• Using the information:
1. For each statement about the pediatric FSHD abstract below, answer yes or no depending on whether it agrees with the text, and quote the exact words that decide it.
(a) Pediatric-onset FSHD accounts for about half of all individuals with FSHD.
(b) In the registry analysis, early onset meant diagnosis at or before 10 years of age.
(c) Males were diagnosed at a significantly younger age than females.
2. Please answer these questions from the pediatric FSHD abstract below:
(a) What is the poster number?
(b) With which institution is Natalie Katz listed?
(c) How many individuals with genetically confirmed FSHD type 1 or type 2 were identified?
3. Reproduce the pediatric FSHD abstract below word for word, from "Objective/Methods: We analyzed" up to and including "years of age.".

• Text shown:
____________________
LB: Pediatric FSHD in the US: Results from the US National Registry for FSHD


Clinical Management

Poster Number: T435


Natalie Katz, MD, PhD, Duke University Medical Center, Lucas McHan, University of Rochester, Rabi Tawil, MD, University of Rochester, Michael McDermott, PhD, University of Rochester, Jeffrey Statland, MD, University of Kansas

Background: Pediatric-onset FSHD accounts for approximately 20% of individuals with facioscapulohumeral muscular dystrophy (FSHD). Half of these individuals meet criteria for early-onset FSHD, which is defined as onset of facial weakness prior to age five, and shoulder girdle weakness prior to age 10. Few prospective studies exist to inform our understanding of disease progression in pediatric FSHD, and creates a barrier to drug development and clinical care for children with FSHD.

Objective/Methods: We analyzed prospectively collected data from participants in the US National Registry for FSHD (The Registry) who were diagnosed ≤ 18 years of age to understand disease progression in this population. Early-onset was defined as diagnosis ≤ 10 years of age.

Results: A total of 166 individuals with genetically confirmed FSHD type 1 or type 2 were identified, with an average of 10.4 years (median 9 years, range 0-21) of follow up surveys. Consistent with the literature, individuals with 1-3 D4Z4 repeats were diagnosed at a younger age than individuals with 4+ D4Z4 repeats (p < 0.001), and progressed to wheelchair use at a younger age (p < 0.001). When separated by sex, we found that females were diagnosed at a significantly younger age than males (p < 0.001), independent of D4Z4 repeat size (p < 0.001), and were more likely to report diagnosis ≤ 10 years of age (p < 0.001). Females were also more likely to report facial weakness as their initial symptom (p = 0.001). Females with early-onset FSHD progressed to wheelchair use at a younger age than males (p < 0.001)
____________________
• Supplied information:
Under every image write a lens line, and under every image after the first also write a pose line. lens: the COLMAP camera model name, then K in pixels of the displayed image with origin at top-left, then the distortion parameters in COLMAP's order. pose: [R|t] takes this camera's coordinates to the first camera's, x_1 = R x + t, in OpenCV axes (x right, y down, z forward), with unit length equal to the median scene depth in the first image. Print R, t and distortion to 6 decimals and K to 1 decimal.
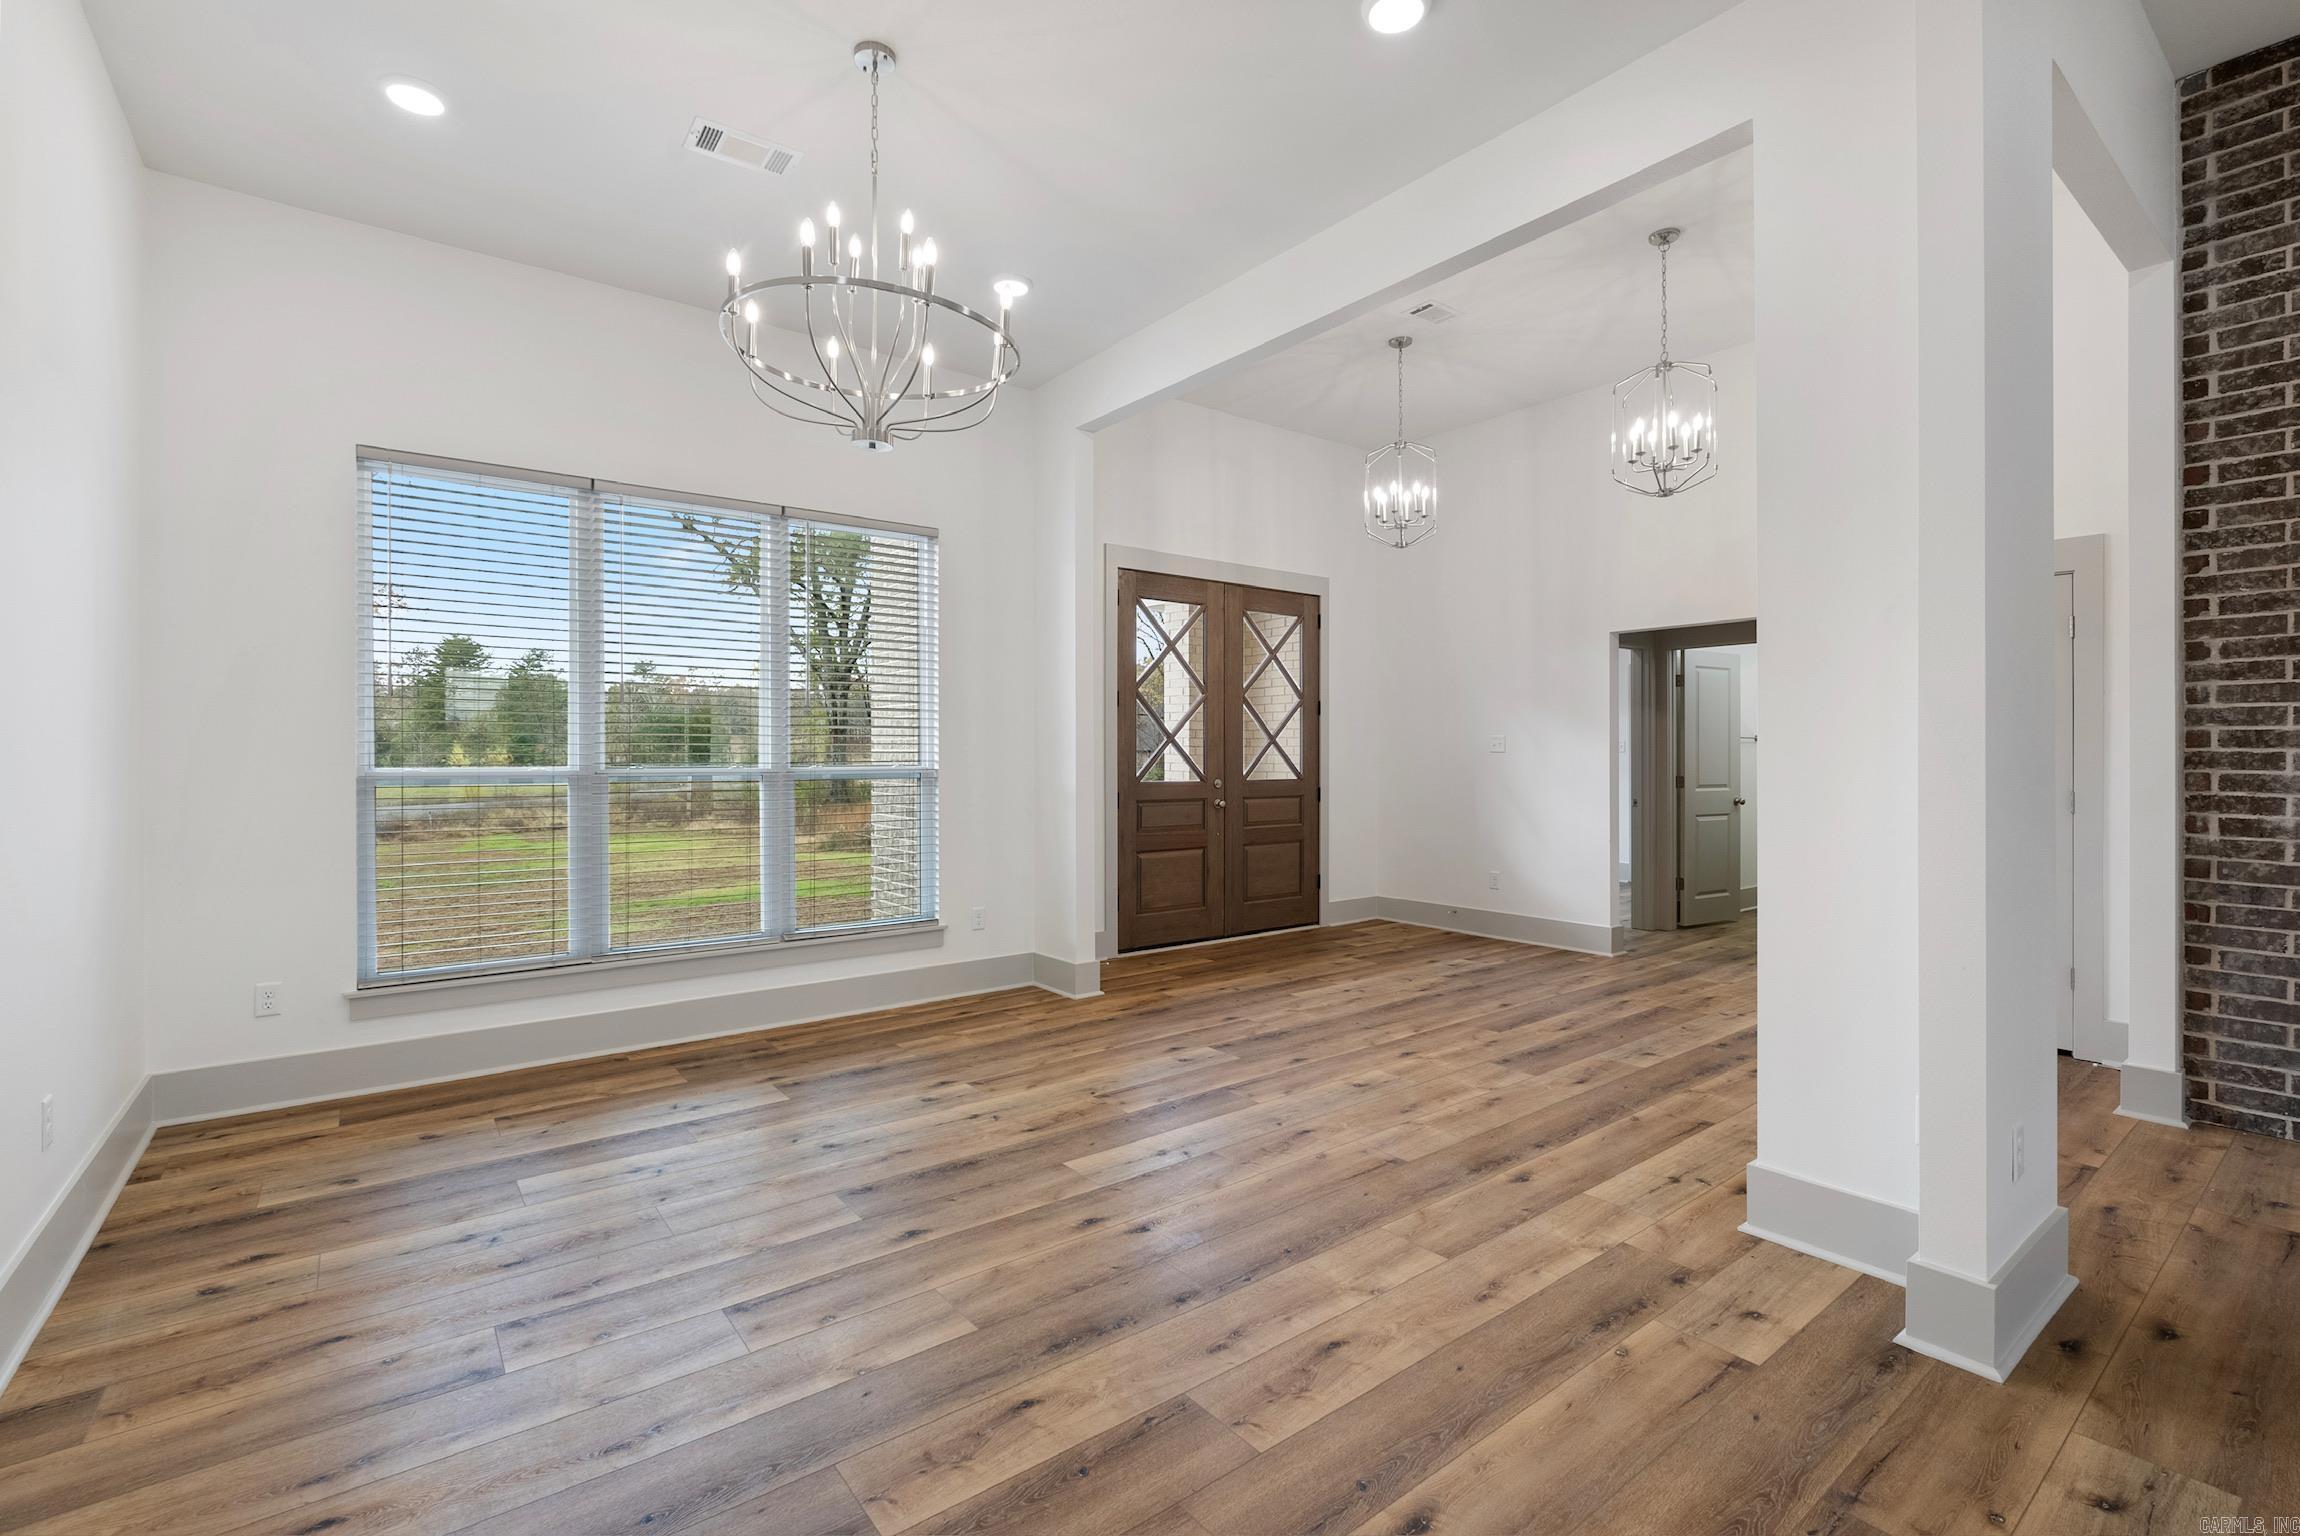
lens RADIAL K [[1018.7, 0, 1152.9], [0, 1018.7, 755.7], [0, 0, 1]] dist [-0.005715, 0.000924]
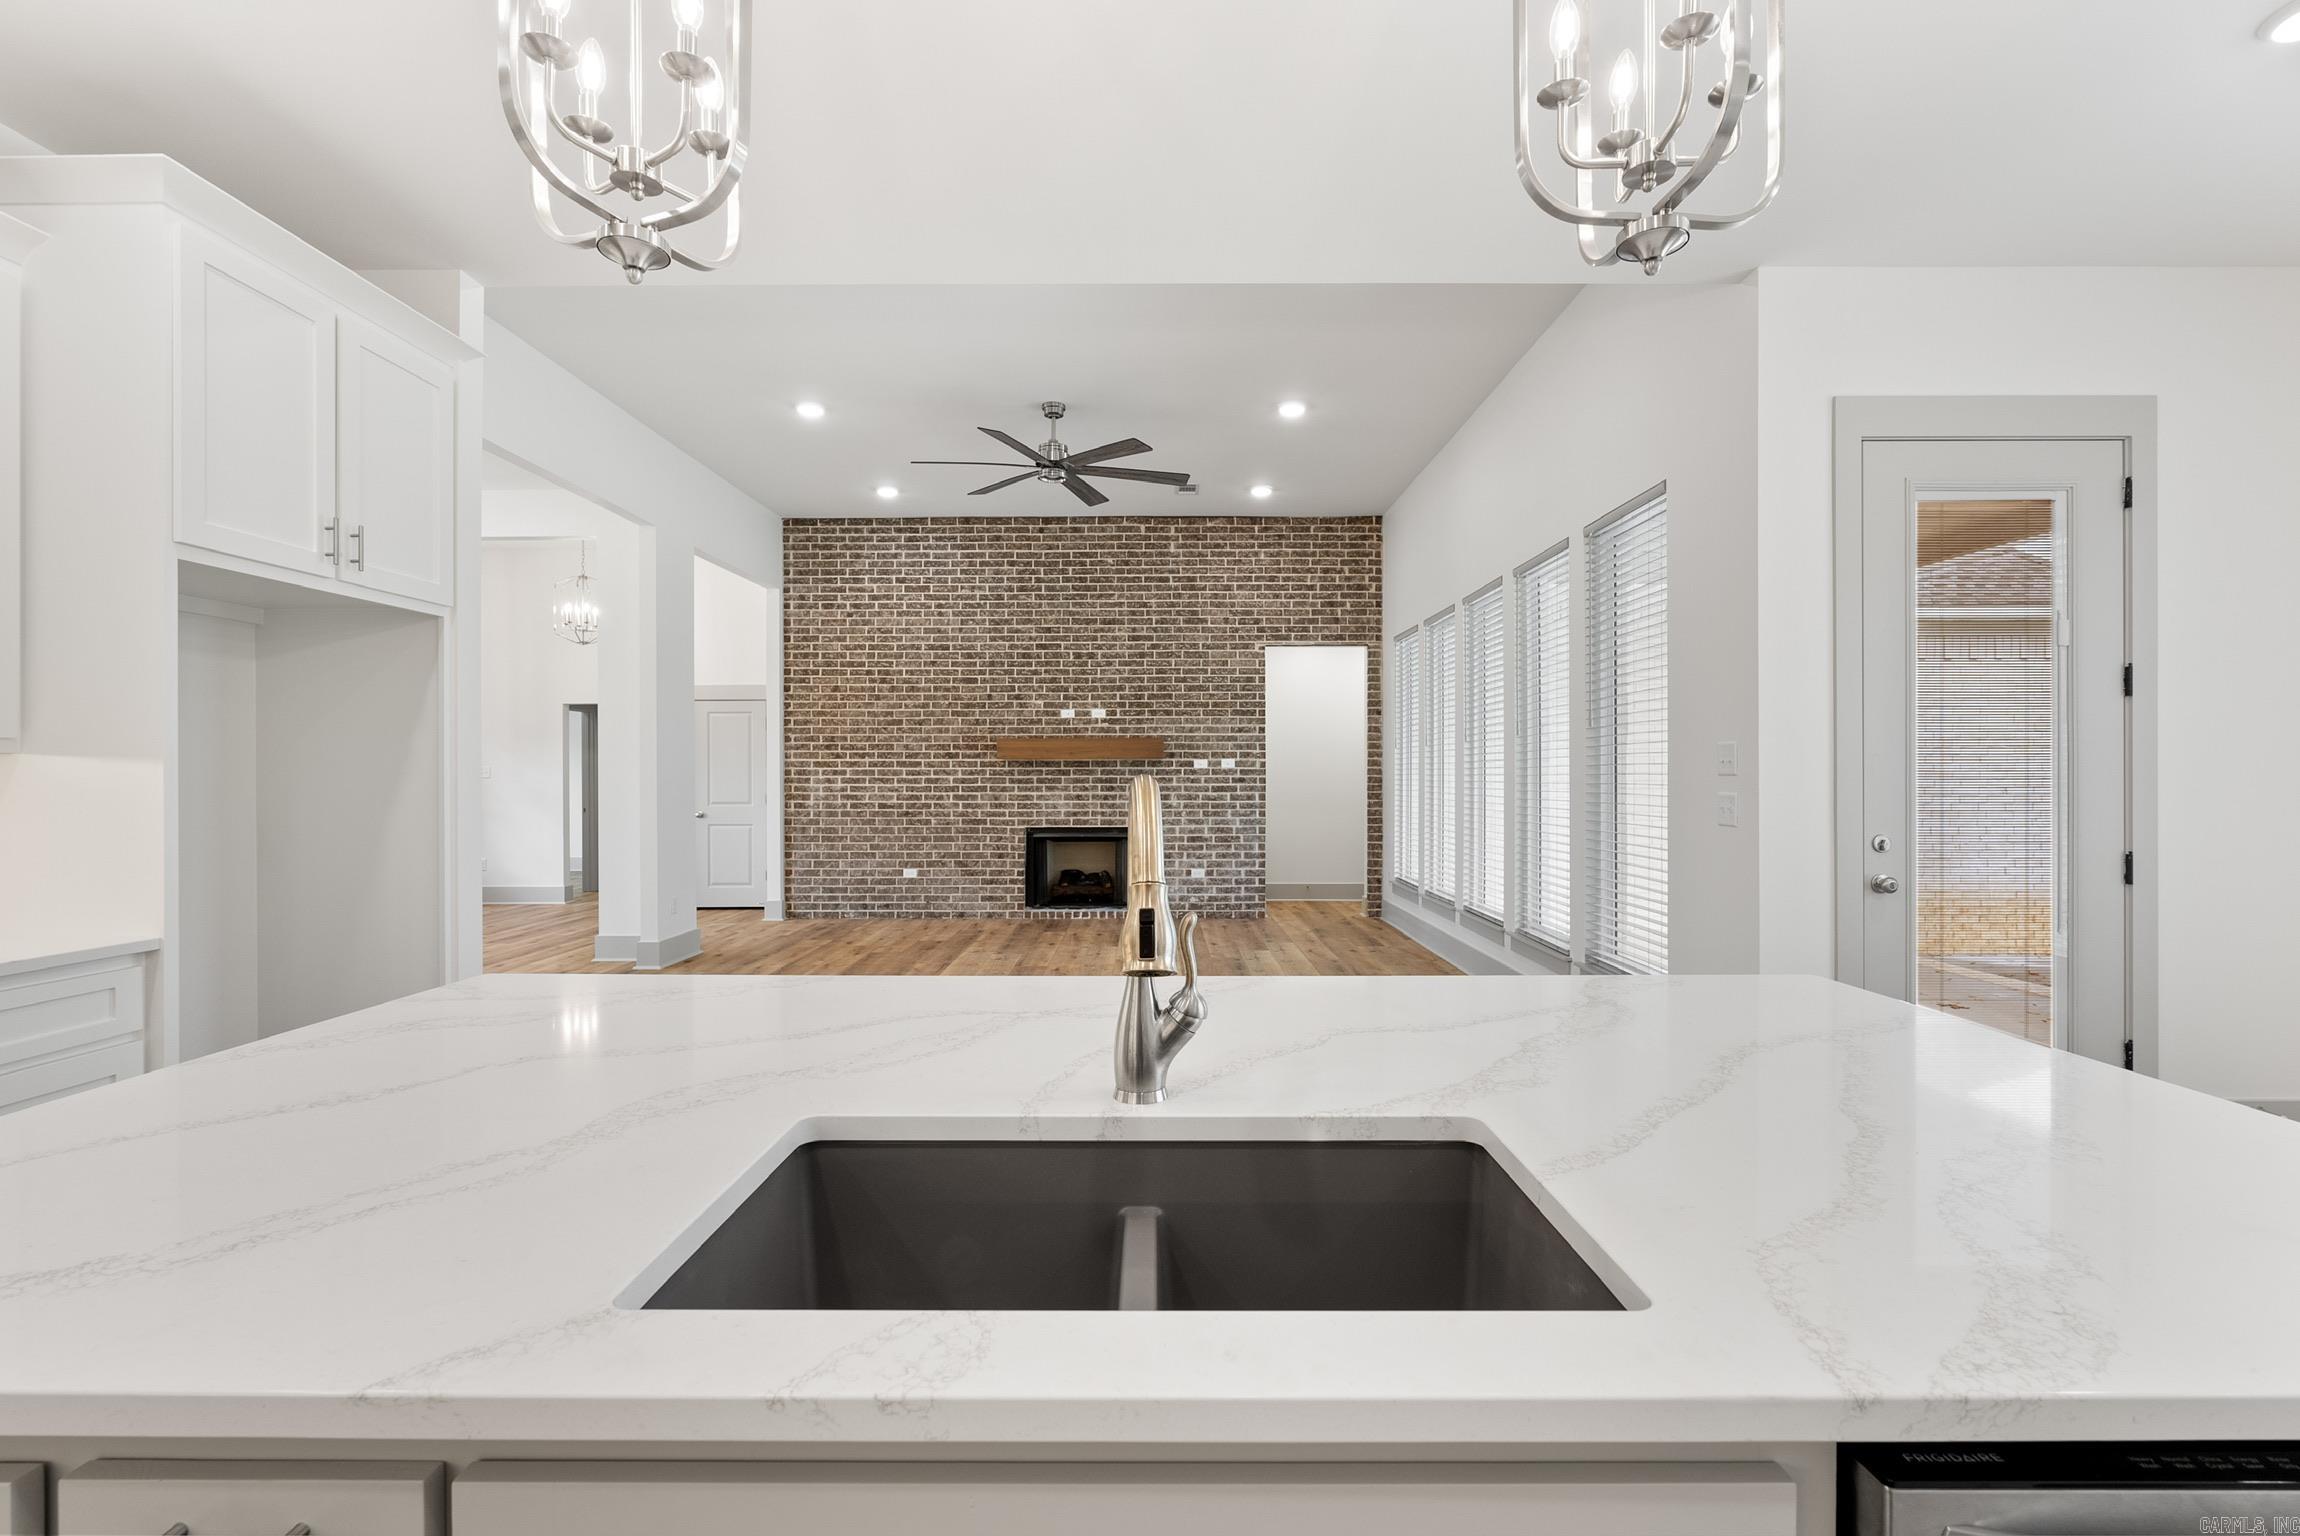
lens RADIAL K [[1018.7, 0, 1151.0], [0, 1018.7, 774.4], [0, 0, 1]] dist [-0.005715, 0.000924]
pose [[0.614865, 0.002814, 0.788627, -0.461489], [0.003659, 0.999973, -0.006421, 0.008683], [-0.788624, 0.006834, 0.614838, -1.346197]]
____________________
• Problem solutions:
1.
(a) No: "Pediatric-onset FSHD accounts for approximately 20% of individuals with facioscapulohumeral muscular dystrophy (FSHD)."
(b) Yes: "Early-onset was defined as diagnosis ≤ 10 years of age."
(c) No: "females were diagnosed at a significantly younger age than males (p < 0.001)"

2.
(a) T435
(b) Duke University Medical Center
(c) 166

3.
Objective/Methods: We analyzed prospectively collected data from participants in the US National Registry for FSHD (The Registry) who were diagnosed ≤ 18 years of age to understand disease progression in this population. Early-onset was defined as diagnosis ≤ 10 years of age.